Photo: Wolkenkratzer/Wikimedia Commons

As of 2017, Monte Kali stands at 530 meters (1,740 ft) above sea level and covers an area of over 100 hectares, so calling it an artificial mountain is no exaggeration. You can see it from anywhere in Herringen, or even driving past it on the motorway, and it has become somewhat of a tourist attraction. In fact, at one point, people could pay to ascend this giant waste dump, as part of a guided tour. The ascent took the average person around 15 minutes, and the 23-hectare summit plateau offered views of the entire Werra Valley all the way to the Rhön and the Thuringian Forest.
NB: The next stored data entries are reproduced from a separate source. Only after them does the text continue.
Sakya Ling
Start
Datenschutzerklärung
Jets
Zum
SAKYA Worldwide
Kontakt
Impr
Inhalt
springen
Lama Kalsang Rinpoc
Although it’s hard to estimate how much salt Monte Kali consists of, most sources we’ve checked put its current mass at approximately 236 million tons. This thing covers an area as large as 114 football fields and is as heavy as 23,600 Eiffel Towers. And with over 1,000 tonnes of table salt being added to it every single hour of the day – about 7.2 million tonnes a year – it’s only getting bigger.


As you can imagine, a salt mountain of this size in the center of Germany, close to forests and the Werra River, does raise some environmental questions. Research has found that the growing heap of salt, which also generates a lot of brine, has caused the Werra to become salty, as has the groundwater in the area. Of the 60 to 100 species of invertebrates that once called the area around Herringen home, only 3 remain.

The above could be described as an environmental disaster, but the potash industry is really big in the region, accounting for several thousand jobs, so closing down production isn’t really an option for authorities. Kali und Salz (K+S), the company operating the mines, had its license extended until 2060, and even had its request to expand Monte Kali by 25 hectares approved in 2020.


In case you were wondering how K+S manages to dump over 1,000 tonnes of sodium chloride on Monte Kali every hour, it does with a 1.5 km-long (0.93 miles) conveyor belt.

Interestingly, Monte Kali is just the largest of several table salt dumps in the region which has come to be known as “Land der weißen Berge” (Land of the White Mountains).